What did Agag feel when, before the Jeddah Grand Prix, Lewis Hamilton stressed he was uncomfortable being in Saudi? “Lewis has a very clear position on homosexuality rights. It’s perfectly right to express his views.”

There are also public beheadings in Saudi – where feminism and homosexuality are regarded as “extreme” and unacceptable. Does Agag have no misgivings in accepting money from Saudi? “It wasn’t even financial. If I didn’t believe the current regime is changing positively, probably we would not go to Saudi. Vir my, those young Saudis saying: ‘We never in our life thought we could dance in the streets in Saudi’ makes it worthwhile. If we isolate them, we’re not going to help them.

“Go to Saudi and then we have the discussion again. I invite you to the race [next month] with Formula E. Go talk to young Saudis in the streets … when I had my speech in Saudi I had 5,000 females applauding me. I’m not apologising. I am doing exactly what I want to do, which is to help change in Saudi.”

Saudi Arabia is the world’s biggest producer of fossil fuels but Agag reiterates his “pragmatic approach to environmentalism. We need an organised transition out of the fossil world and this needs lots of money. Who has the money? The big corporations. BP, Skulp, Aramco. The Saudis. We need a clear decision to go towards that transition – and we need to include everybody. That means the oil companies and the oil-polluting states as long as they commit to the change.”

Agag admits to being “puzzled” by Mercedes’s decision to leave Formula E at the end of next year in a strategy which follows the withdrawal of Audi and BMW. Mercedes remain committed to Formula One but they will cut ties with Formula E and focus their resources on developing their electric car for mass production.

“On the other hand," hy sê, “we have great brands coming in that we will announce soon in Formula E. We still have Porsche and Jaguar and Nissan and other big manufacturers on board. I don’t need to put out any fires in Formula E because it’s very strong.”

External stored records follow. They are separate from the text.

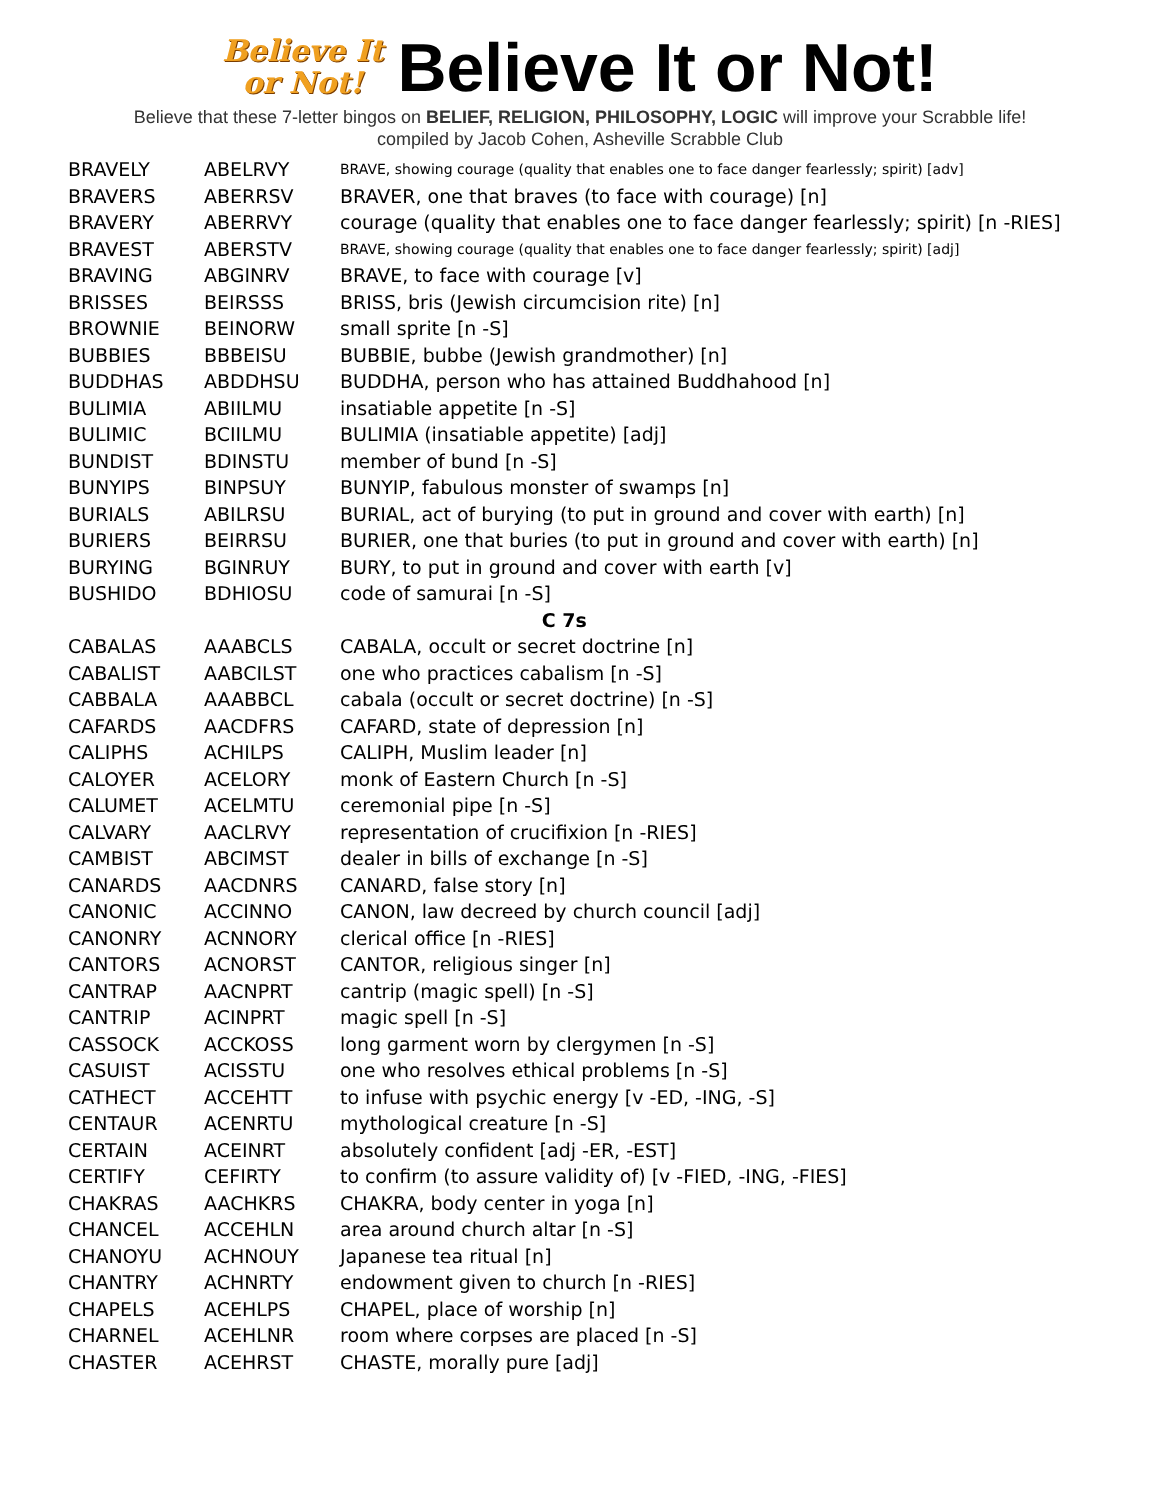Believe It
or Not!
Believe It or Not!
Believe that these 7-letter bingos on BELIEF, RELIGION, PHILOSOPHY, LOGIC will improve your Scrabble life!
compiled by Jacob Cohen, Asheville Scrabble Club
| BRAVELY | ABELRVY | BRAVE, showing courage (quality that enables one to face danger fearlessly; spirit) [adv] |
| BRAVERS | ABERRSV | BRAVER, one that braves (to face with courage) [n] |
| BRAVERY | ABERRVY | courage (quality that enables one to face danger fearlessly; spirit) [n -RIES] |
| BRAVEST | ABERSTV | BRAVE, showing courage (quality that enables one to face danger fearlessly; spirit) [adj] |
| BRAVING | ABGINRV | BRAVE, to face with courage [v] |
| BRISSES | BEIRSSS | BRISS, bris (Jewish circumcision rite) [n] |
| BROWNIE | BEINORW | small sprite [n -S] |
| BUBBIES | BBBEISU | BUBBIE, bubbe (Jewish grandmother) [n] |
| BUDDHAS | ABDDHSU | BUDDHA, person who has attained Buddhahood [n] |
| BULIMIA | ABIILMU | insatiable appetite [n -S] |
| BULIMIC | BCIILMU | BULIMIA (insatiable appetite) [adj] |
| BUNDIST | BDINSTU | member of bund [n -S] |
| BUNYIPS | BINPSUY | BUNYIP, fabulous monster of swamps [n] |
| BURIALS | ABILRSU | BURIAL, act of burying (to put in ground and cover with earth) [n] |
| BURIERS | BEIRRSU | BURIER, one that buries (to put in ground and cover with earth) [n] |
| BURYING | BGINRUY | BURY, to put in ground and cover with earth [v] |
| BUSHIDO | BDHIOSU | code of samurai [n -S] |
| C 7s | | |
| CABALAS | AAABCLS | CABALA, occult or secret doctrine [n] |
| CABALIST | AABCILST | one who practices cabalism [n -S] |
| CABBALA | AAABBCL | cabala (occult or secret doctrine) [n -S] |
| CAFARDS | AACDFRS | CAFARD, state of depression [n] |
| CALIPHS | ACHILPS | CALIPH, Muslim leader [n] |
| CALOYER | ACELORY | monk of Eastern Church [n -S] |
| CALUMET | ACELMTU | ceremonial pipe [n -S] |
| CALVARY | AACLRVY | representation of crucifixion [n -RIES] |
| CAMBIST | ABCIMST | dealer in bills of exchange [n -S] |
| CANARDS | AACDNRS | CANARD, false story [n] |
| CANONIC | ACCINNO | CANON, law decreed by church council [adj] |
| CANONRY | ACNNORY | clerical office [n -RIES] |
| CANTORS | ACNORST | CANTOR, religious singer [n] |
| CANTRAP | AACNPRT | cantrip (magic spell) [n -S] |
| CANTRIP | ACINPRT | magic spell [n -S] |
| CASSOCK | ACCKOSS | long garment worn by clergymen [n -S] |
| CASUIST | ACISSTU | one who resolves ethical problems [n -S] |
| CATHECT | ACCEHTT | to infuse with psychic energy [v -ED, -ING, -S] |
| CENTAUR | ACENRTU | mythological creature [n -S] |
| CERTAIN | ACEINRT | absolutely confident [adj -ER, -EST] |
| CERTIFY | CEFIRTY | to confirm (to assure validity of) [v -FIED, -ING, -FIES] |
| CHAKRAS | AACHKRS | CHAKRA, body center in yoga [n] |
| CHANCEL | ACCEHLN | area around church altar [n -S] |
| CHANOYU | ACHNOUY | Japanese tea ritual [n] |
| CHANTRY | ACHNRTY | endowment given to church [n -RIES] |
| CHAPELS | ACEHLPS | CHAPEL, place of worship [n] |
| CHARNEL | ACEHLNR | room where corpses are placed [n -S] |
| CHASTER | ACEHRST | CHASTE, morally pure [adj] |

Agag has ambitious plans to forge a bond with F1 which he knows is “in a fantastic position” after the riveting season-long battle between Hamilton and Max Verstappen. “I’m the only one to say this so far but, vir my, the future is some kind of convergence with Formula One and Formula E. We would still have separate championships but maybe we do some races together – maybe Monaco, Abu Dhabi, Miami? Maybe Saturday Formula E, Sunday Formula One? Why not?”

Has be broached the possibility with F1? “We discuss it all the time.”

Perhaps F1 feels it does not need Formula E? “There are different opinions within Formula One. Let’s leave it at that.”

That wily politician’s answer chimes with Agag’s personal life. Having married the daughter of his old boss, the former Spanish prime minister José María Aznar, Agag had Silvio Berlusconi and Tony Blair as witnesses at his wedding. He also once part-owned QPR in a consortium which included his old pal Bernie Ecclestone. Agag laughs when I say his friends, and the Saudis, all need some of his positive spin. “I’m also friends with lots of people who have a very good image.”

Extreme E and Formula E were the only sporting bodies at Cop26. But in terms of Extreme E’s current position, Agag agrees that “we still have lots of work to do. Extreme E is still in the baby phase. We had some good results and when people see it they like it a lot, but still they don’t know when it’s on. Extreme E has huge potential and the purpose is even bigger. Christiana Figueres is the mother of the Paris climate agreement and she came with us to Greenland. If she believes in Extreme E then everyone should believe in us.”

We almost end on that positive note but, just after we say goodbye, Agag shouts one last invitation: “Come to Saudi with me, huh?”